Doch wieso der ganze Aufwand durch Putins Machtapparat? Sorgt der Kreml nicht sowieso schon seit Jahren dafür, dass Kritiker:innen kaltgestellt werden? Das jüngste Beispiel ist Alexej Nawalny, der in russischer Haft unter mysteriösen Umständen zu Tode kam. Seine Frau Julia wirft Putin vor, ihren Mann ermordet zu haben. Der liberale Oppositionelle Boris Nadeschdin wurde derweil nicht zur Präsidentschaftswahl zugelassen, ernst zu nehmende Gegenkandidaten gibt es somit nicht mehr.

"In gewisser Weise wird versucht, die Wahlmanipulation an den Wahltagen zu minimieren, durch etwas, was man als Vorabmanipulation bezeichnen könnte", sagt Historiker und Russland-Experte Mark Galeotti. Es gehe darum, die Menschen im Vorfeld zu konditionieren, um die Kluft zwischen dem tatsächlichen und dem verkündeten Wahlergebnis so gering wie möglich zu halten.

Denn: Putin habe Angst - und zwar vor Protesten. Protesten, wie etwa nach den Präsidentschaftswahlen 2011, den größten seit Zerfall der Sowjetunion.

Russlands Regierung fokussiert sich auf Jugendliche

Generell scheint der Kreml viel in die Jugend investieren zu wollen: Das dritte priorisierte Projekt, die besetzten Gebiete, fokussiert sich vor allem auf Jugendliche. Hunderttausende gibt man für Jugendzentren, Kunststipendien, Wettbewerbe und Organisationen, die die jungen Leute "patriotisch" erziehen sollen, aus. Aber auch militärische Fähigkeiten sollen erlernt werden. Der Kreml hat sich das Ziel gesetzt, jeden fünften Jugendlichen bis Ende 2025 in einem der Programme zu integrieren.

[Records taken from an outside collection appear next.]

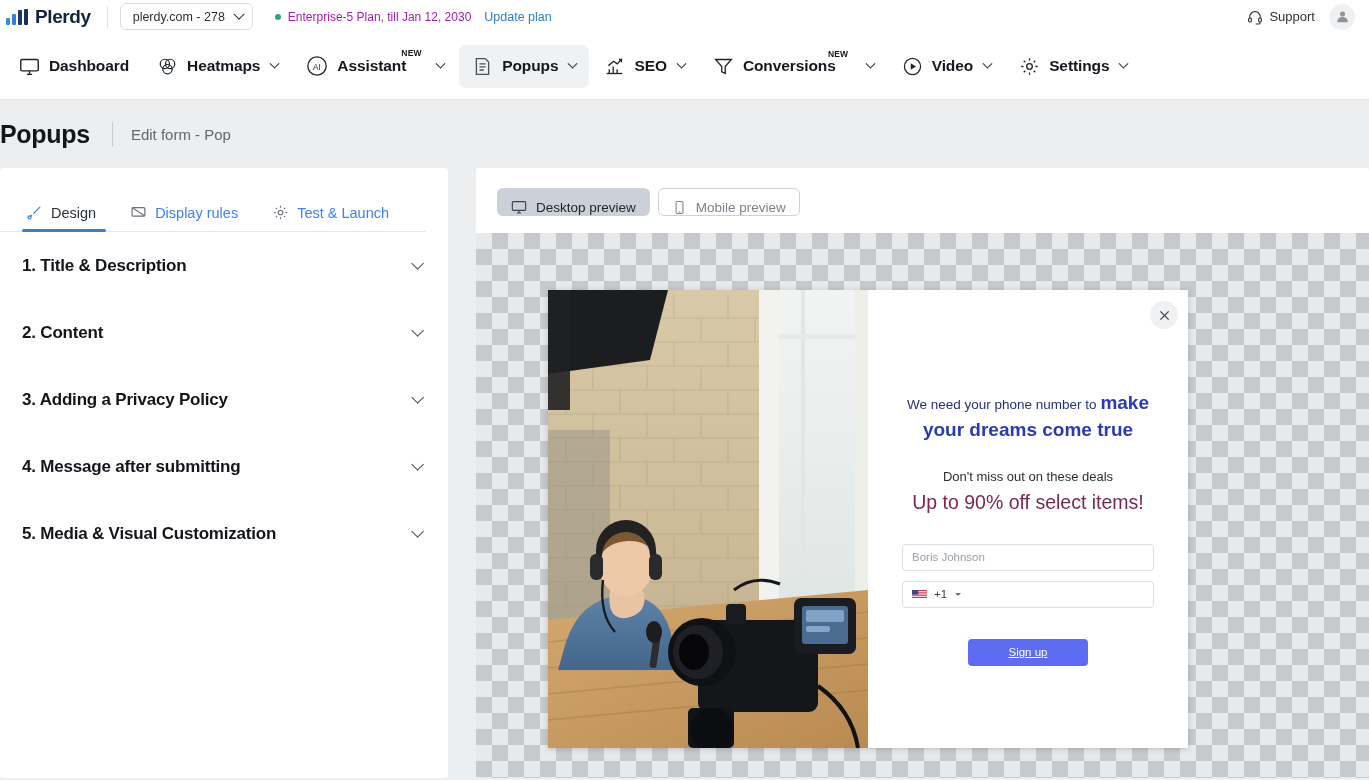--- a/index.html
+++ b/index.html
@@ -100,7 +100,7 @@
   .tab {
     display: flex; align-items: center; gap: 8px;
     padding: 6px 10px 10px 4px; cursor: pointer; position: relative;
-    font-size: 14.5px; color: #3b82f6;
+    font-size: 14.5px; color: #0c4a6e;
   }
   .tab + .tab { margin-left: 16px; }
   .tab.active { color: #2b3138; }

Eine Entwicklung, die Martin Kragh vom Stockholmer Centre for Eastern European Studies mit Sorge betrachtet: "Es reicht nicht mehr aus, dass man nur schweigt und sich nicht widersetzt. Man muss sich tatsächlich an den politischen Organisationen beteiligen, Russland verwandelt sich tatsächlich mehr und mehr in ein totalitäres System."

Laut Leak hat Russland aber noch mehr mit den besetzten ukrainischen Gebieten vor. Demnach soll eine Überwachungssoftware zum Einsatz kommen, die 85 Prozent der Social-Media-Profile ausspähen soll. Schon jetzt soll die Software über 50 Millionen Profile ansehen, um - laut den Dokumenten - "über aufkommende Bedrohungen und neue destruktive Erscheinungen zu informieren".

Zudem sollen 67 Teams im Einsatz sein, um in den besetzten Gebieten ukrainisches Satellitenfernsehen gegen das russische zu ersetzen. Zehn Millionen Euro investiert der Kreml, allein um in den besetzten Gebieten "der Verbreitung verbotener Informationen entgegenzuwirken" und verbotene Inhalte zu blockieren.

Laut "Spiegel" handelt es sich bei den Geheim-Dokumenten insgesamt um 30 Unterlagen und Papiere aus dem Zeitraum 2020 bis Dezember 2023.